Father Alemencio at St. Gotteschalk's had gained a reputation as a “street priest,” a rare member of the church capable of offering both compassion and practical advice. He'd brokered truces between several gangs, was a discreet bearer of condoms to newlyweds, and offered a free literacy and job-training program for ex-cons. We met late one afternoon in his office, bright with fluorescence yet somehow dark as a tavern.

“Your husband was a great man,” Father Alemencio said. “His generosity will be remembered for a long time.”

“Why? If I hadn't ended his spendthrift ways, you and your school wouldn't be here.”

“Your devotion has only assumed a different form, the same way as all of our own faiths take different forms as we get older,” he said. “What do you want to discuss with me, Beatriz?”

“I am having complicated dreams,” I said.

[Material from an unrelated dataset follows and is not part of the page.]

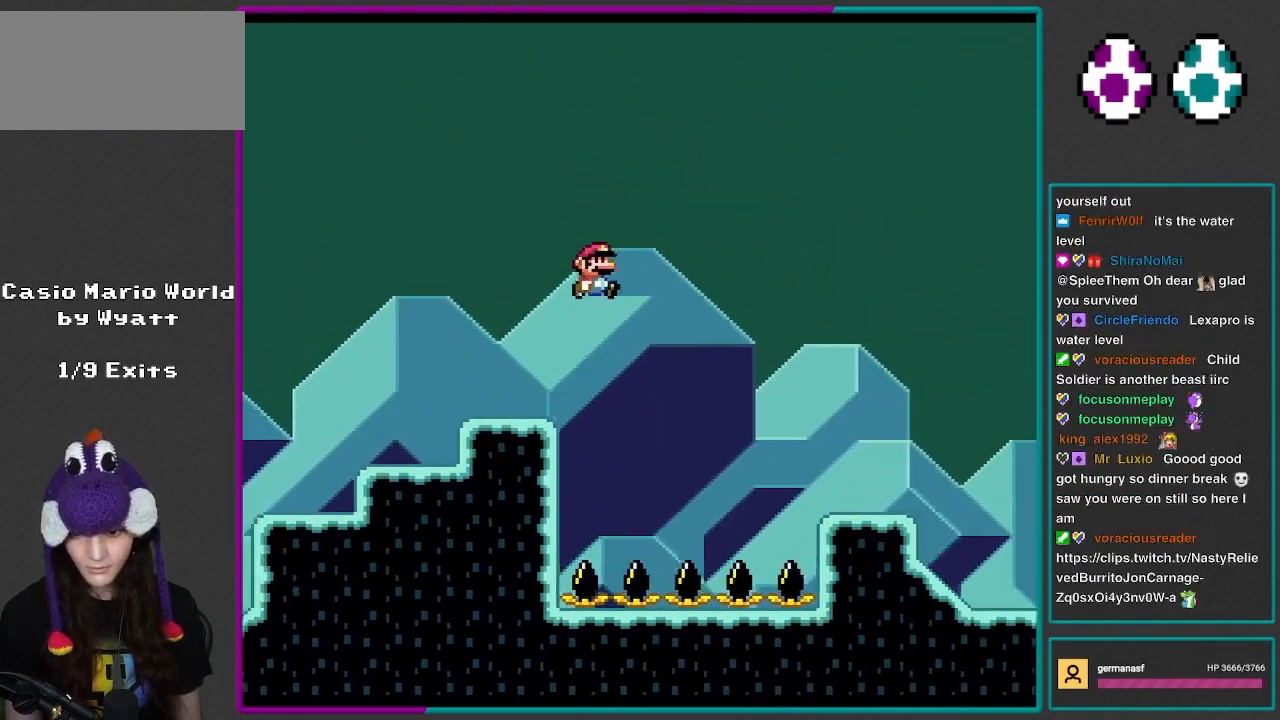
{"buttons": ["B", "Y", "DPAD_RIGHT"], "events": []}
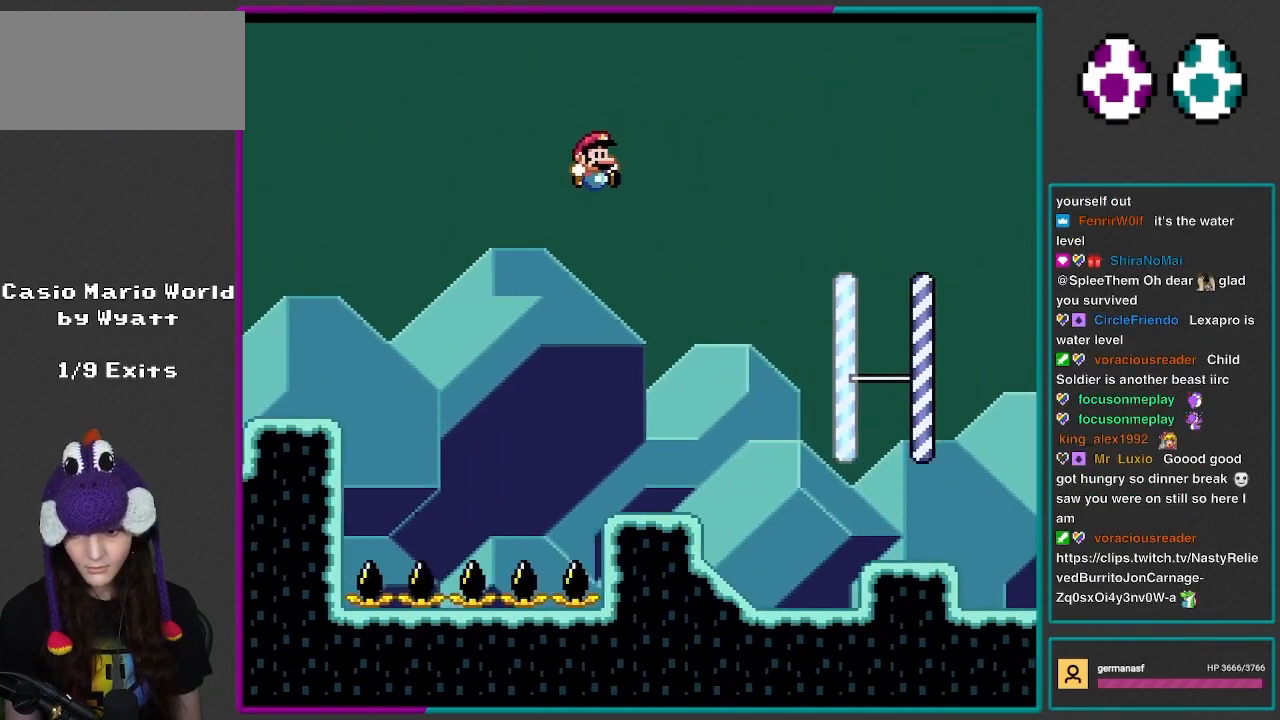
{"buttons": ["Y", "DPAD_RIGHT"], "events": [[100, "B", "up"]]}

“I understand.” He smiled. “I've had this talk with everyone from old women concerned that if they die in their sleep they'll
die in real life to young boys ashamed about . . . well, Catholicism gives everyone something to feel ashamed about. Dreams, recurring fantasies, nightmares—they're quite normal. What happens in your dream?”

“There is this burning field, and I'm walking through it wearing an overcoat made of rain,” I said. I didn't mention the part about my daughter.

“Something to keep the heat off your shoulders.” He laughed. “When did you start having this dream?”

“After seeing the Virgin Mary,” I said.

“Ah, Our Lady of Guadalupe. She has visited the dreams of many a Mexican woman. You should consider yourself blessed, Beatriz. Our Lady's strength and—”

“No, I've
seen
her,” I blurted out. “She appeared to me. In real life.”